[Exercise objective] Reproduce the data below from the line that contains "Sous La Lune - 506 KB - 31/10/2024" through the line that contains "Apple Website - apple.com", including both of those lines. Leave the pictures out of your answer.

[Exercise data]
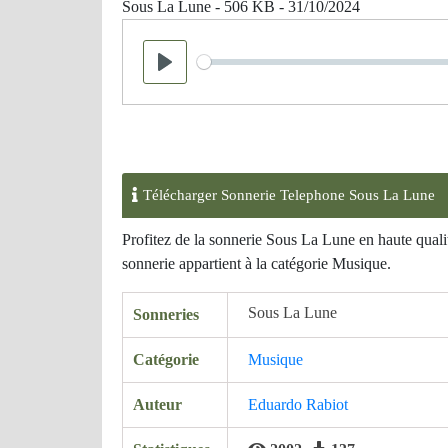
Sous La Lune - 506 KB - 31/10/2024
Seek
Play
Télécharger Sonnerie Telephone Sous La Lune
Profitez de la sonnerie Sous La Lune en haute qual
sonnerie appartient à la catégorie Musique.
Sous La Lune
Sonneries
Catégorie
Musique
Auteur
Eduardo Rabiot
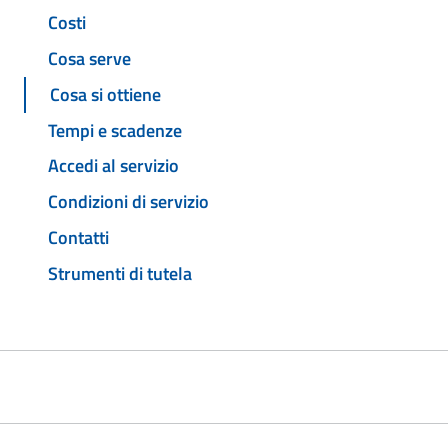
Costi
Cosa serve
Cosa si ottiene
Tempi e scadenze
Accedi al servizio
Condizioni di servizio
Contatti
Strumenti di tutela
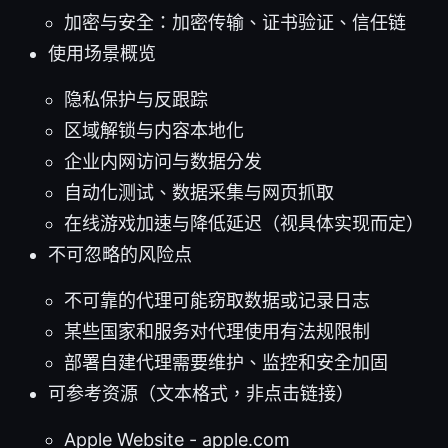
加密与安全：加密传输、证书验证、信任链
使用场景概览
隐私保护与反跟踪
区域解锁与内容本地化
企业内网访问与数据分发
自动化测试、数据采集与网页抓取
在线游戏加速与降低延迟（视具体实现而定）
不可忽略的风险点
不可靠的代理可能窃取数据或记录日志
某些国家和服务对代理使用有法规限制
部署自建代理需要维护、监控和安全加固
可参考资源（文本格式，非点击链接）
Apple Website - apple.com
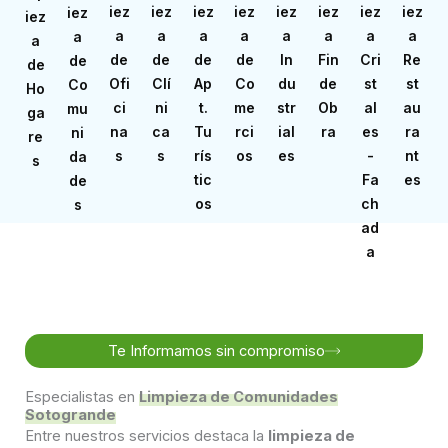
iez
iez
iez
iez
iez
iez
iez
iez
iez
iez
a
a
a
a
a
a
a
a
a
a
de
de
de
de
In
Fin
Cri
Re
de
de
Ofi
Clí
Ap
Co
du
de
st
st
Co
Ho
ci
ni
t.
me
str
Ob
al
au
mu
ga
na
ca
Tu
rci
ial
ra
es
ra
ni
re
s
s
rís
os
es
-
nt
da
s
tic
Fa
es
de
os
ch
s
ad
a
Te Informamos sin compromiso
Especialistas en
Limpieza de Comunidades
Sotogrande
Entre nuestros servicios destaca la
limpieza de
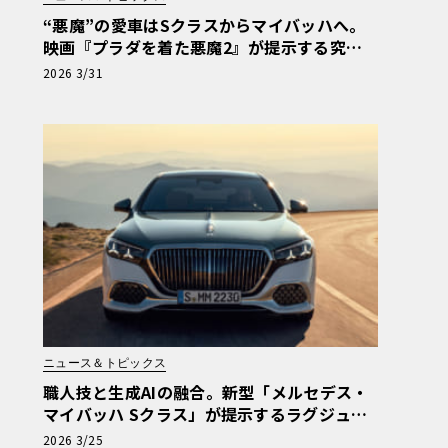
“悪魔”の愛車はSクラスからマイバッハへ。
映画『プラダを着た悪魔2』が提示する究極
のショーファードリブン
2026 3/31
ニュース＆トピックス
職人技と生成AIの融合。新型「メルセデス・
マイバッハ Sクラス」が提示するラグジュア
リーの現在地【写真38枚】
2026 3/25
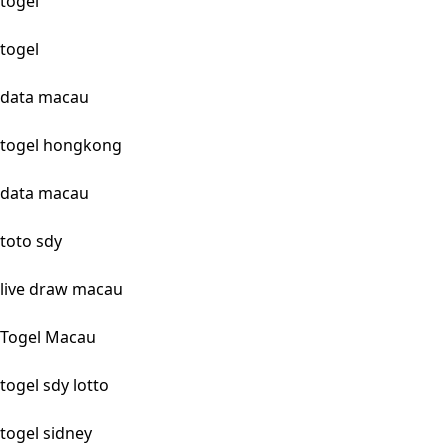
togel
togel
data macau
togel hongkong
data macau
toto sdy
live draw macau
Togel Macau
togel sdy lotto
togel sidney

---

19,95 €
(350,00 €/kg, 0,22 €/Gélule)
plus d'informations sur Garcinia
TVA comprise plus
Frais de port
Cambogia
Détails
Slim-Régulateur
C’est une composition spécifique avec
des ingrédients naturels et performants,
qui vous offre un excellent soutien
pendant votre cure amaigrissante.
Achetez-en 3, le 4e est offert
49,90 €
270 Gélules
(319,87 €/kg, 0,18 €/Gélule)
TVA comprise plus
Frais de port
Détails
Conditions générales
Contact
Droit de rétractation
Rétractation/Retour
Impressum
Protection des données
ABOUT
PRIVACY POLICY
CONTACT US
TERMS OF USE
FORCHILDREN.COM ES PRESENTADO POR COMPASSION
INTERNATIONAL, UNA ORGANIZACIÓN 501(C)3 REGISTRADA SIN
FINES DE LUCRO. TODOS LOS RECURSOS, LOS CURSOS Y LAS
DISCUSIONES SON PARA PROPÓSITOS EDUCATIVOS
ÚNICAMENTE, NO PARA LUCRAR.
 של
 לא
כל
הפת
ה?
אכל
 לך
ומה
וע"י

[Response]
Sous La Lune - 506 KB - 31/10/2024
Seek
Play
Télécharger Sonnerie Telephone Sous La Lune
Profitez de la sonnerie Sous La Lune en haute qual
sonnerie appartient à la catégorie Musique.
Sous La Lune
Sonneries
Catégorie
Musique
Auteur
Eduardo Rabiot
Costi
Cosa serve
Cosa si ottiene
Tempi e scadenze
Accedi al servizio
Condizioni di servizio
Contatti
Strumenti di tutela
加密与安全：加密传输、证书验证、信任链
使用场景概览
隐私保护与反跟踪
区域解锁与内容本地化
企业内网访问与数据分发
自动化测试、数据采集与网页抓取
在线游戏加速与降低延迟（视具体实现而定）
不可忽略的风险点
不可靠的代理可能窃取数据或记录日志
某些国家和服务对代理使用有法规限制
部署自建代理需要维护、监控和安全加固
可参考资源（文本格式，非点击链接）
Apple Website - apple.com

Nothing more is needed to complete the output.